When the PR agency Edelman published its annual Trust Barometer – a major global study – last month, it discovered that only one in five people believed a business leader would tell the truth when confronted with a “difficult” issue.
Few senior executives would deny that business is facing a crisis of trust. Recent years have seen BP deal poorly with the Deepwater Horizon disaster and News International mishandle the phone-hacking scandal. As I write, retailers and food producers are struggling to cope with the unfolding horse meat crisis.
But while the leaders of these businesses flounder, there are countless hard-working professionals battling behind the scenes to restore the trust upon which all successful brands rely. Take Barclays, which last week began its relaunch project, something it has been working on since the Libor-fixing scandal emerged last summer. Many of Barclays' former bosses have gone, allowing new CEO Antony Jenkins to set a fresh tone by announcing the closure of Barclays' tax avoidance unit, a drive to increase transparency and a review of internal operations. He admitted the bank had "got things wrong" and talked of a "new course". He used the word "care" prominently in interviews.

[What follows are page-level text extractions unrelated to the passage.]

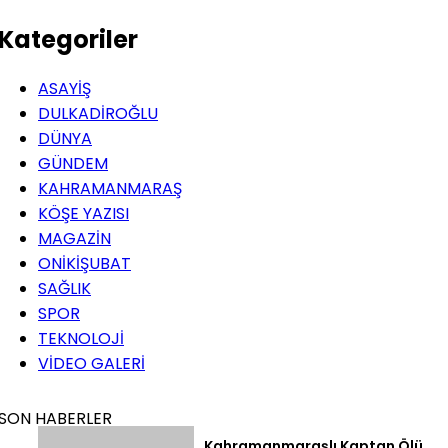
Kategoriler
ASAYİŞ
DULKADİROĞLU
DÜNYA
GÜNDEM
KAHRAMANMARAŞ
KÖŞE YAZISI
MAGAZİN
ONİKİŞUBAT
SAĞLIK
SPOR
TEKNOLOJİ
VİDEO GALERİ
SON HABERLER
Kahramanmaraşlı Kaptan Ölü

The accomplished performance was the result of a beefed-up internal team, including US marketing expert Matt Hammerstein and former ad man David Wheldon. Barclays is also calling upon an increasingly heavyweight network of consultants, including Portland PR, and retains one of London's best ad agencies, Bartle Bogle Hegarty, account-handled by experienced "suit" Charlie Rudd.
So, at least it is on the right track again. But this alone will not be enough to restore trust. Ultimately this comes when the bosses run their core operations efficiently and transparently – and do not lie when something goes wrong.